**HOW TO COMPLETE THIS TASK:** Copy, without a single change, each line from the one that holds "usual application where the" to the bottom of the entries below, and drop any pictures.

**DATASET RECORDS:**
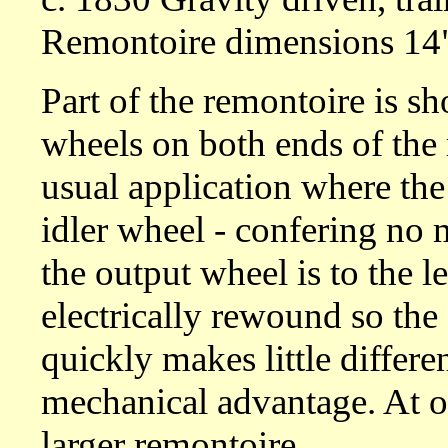
Remontoire dimensions 14"
Part of the remontoire is sh
wheels on both ends of the r
usual application where the
idler wheel - confering no m
the output wheel is to the le
electrically rewound so the 
quickly makes little differe
mechanical advantage. At ov
larger remontoire.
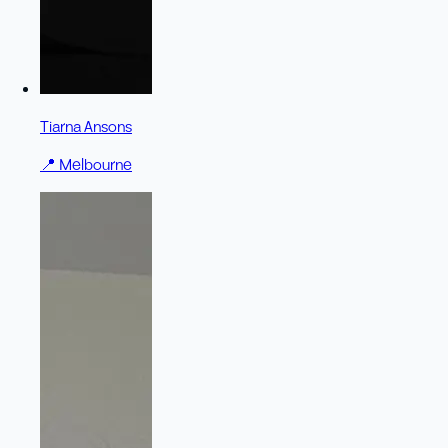
Tiarna Ansons
📍
Melbourne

**EXERCISE OUTPUT:**
usual application where the
idler wheel - confering no m
the output wheel is to the le
electrically rewound so the 
quickly makes little differe
mechanical advantage. At ov
larger remontoire.
Tiarna Ansons
📍
Melbourne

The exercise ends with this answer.